I've had a funny last name for pretty much my whole life.

The only person I ever met whose last name was as funny as mine was a woman in graduate school whose last name was "Bosomworth." No lie. Believe it or not, my last name was just as funny.

Naturally, we took to each other right away.

Then I got married and--go ahead and tell me I've lost all my feminist street cred--took my husband's last name. It's easy to spell and doesn't reference a female body part.

That was a halcyon period of my life. An Augustinian time when everything was simply splendid. I had a normal last name. A name that didn't make sober, serious, mature people burst out laughing. And I had started blogging as Poppy. Just Poppy. I have to tell you, it was delightful.

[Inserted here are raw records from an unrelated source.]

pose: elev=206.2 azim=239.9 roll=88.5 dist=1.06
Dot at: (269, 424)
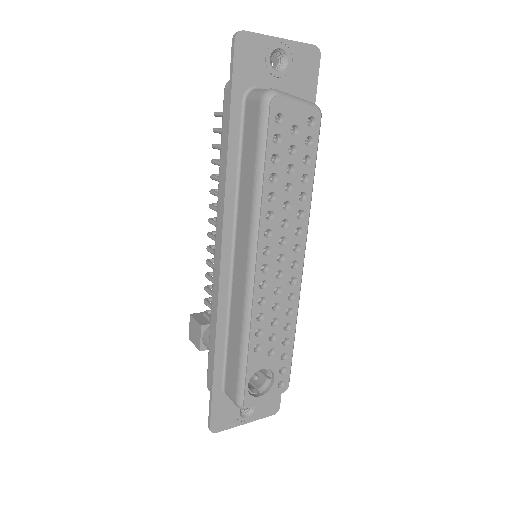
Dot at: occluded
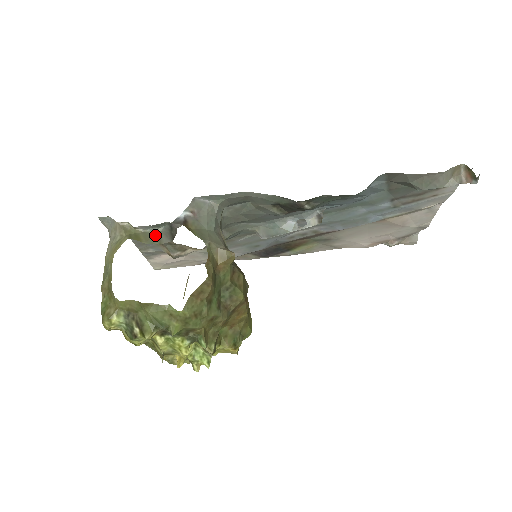
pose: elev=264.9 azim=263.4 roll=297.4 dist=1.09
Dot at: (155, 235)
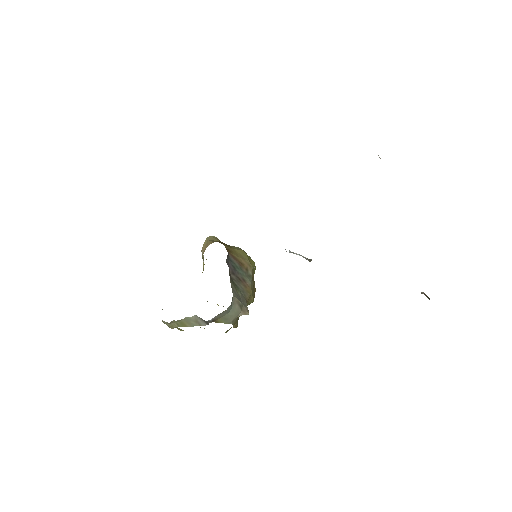
Dot at: (193, 320)
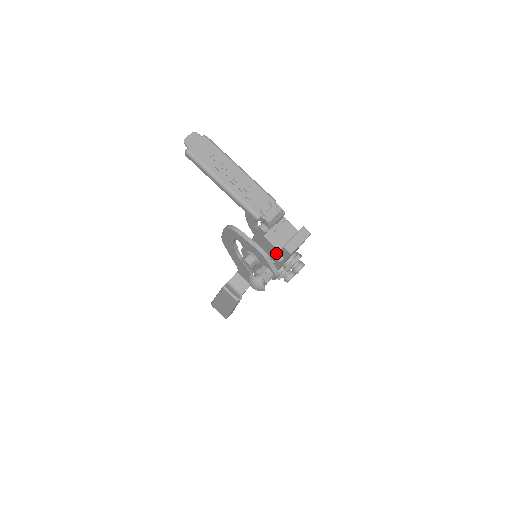
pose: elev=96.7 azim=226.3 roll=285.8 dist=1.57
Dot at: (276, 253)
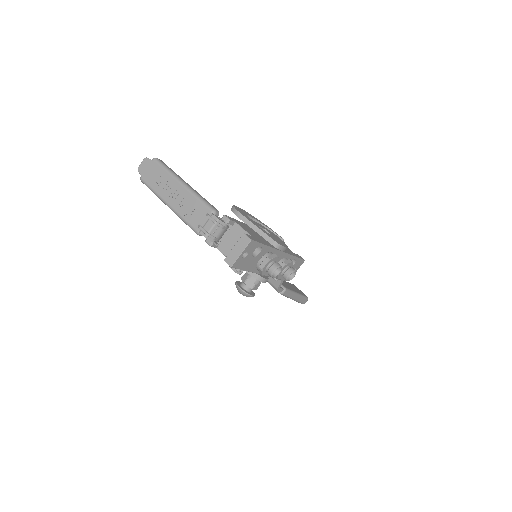
Dot at: occluded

But unfortunately, there are a lot of Poppies on the internet. In fact, there may be more poppies on the internet than there are in Flanders Field (and if you don't recognize the reference, put the laptop down and go find out. Or google it. I'll wait.)

There's Tall Poppy and Blue Poppy and Poppy Mom and Poppy Cedes and with one thing and another, sometime around 2005 or so, I decided I needed an internet last name.

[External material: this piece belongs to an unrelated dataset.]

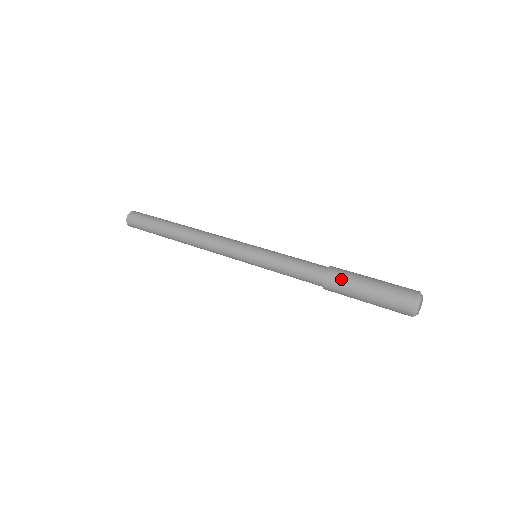
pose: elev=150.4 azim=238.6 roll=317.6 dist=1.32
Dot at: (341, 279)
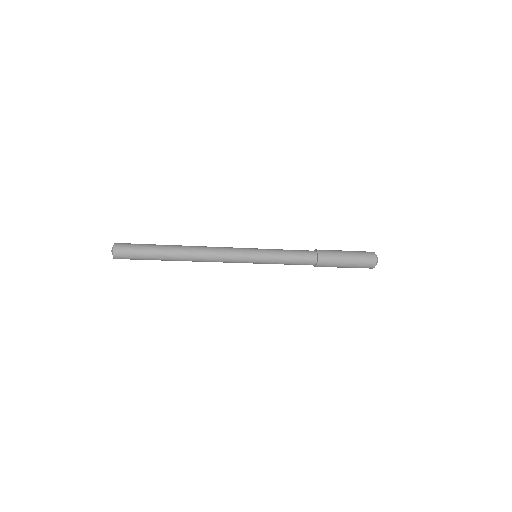
Dot at: (329, 254)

So I picked Buxom. I don't really know why.

Well, that's not true. I don't know whether you've noticed, but I have a somewhat childish sense of humor. Also, "buxom" is fairly descriptive.

(Although I could just have easily have picked "Brown" or "Brunette." Why didn't I? Why?)

See, some kids at my kids' school are all up in my son's face (I exaggerate; they're actually too short to reach that far) about my internet surname. They're telling my son that "Buxom" means "having really huge breasts."

This just goes to show you how dumb today's teenagers are.

First of all, it's wrong. If you don't believe me, check a dictionary. If you want a synonym for "having really huge breasts," try "stacked."

And second of all, if you're interested in really huge breasts, why waste even one brain cell deciding whether your schoolmate's mother's internet handle is accurate? I mean, how deeply icky is that? Your classmate's mother's rack? Even Pamela Anderson's sons' friends would feel weird going there.

And what a ludicrous waste of time when you could be checking out internet porn instead.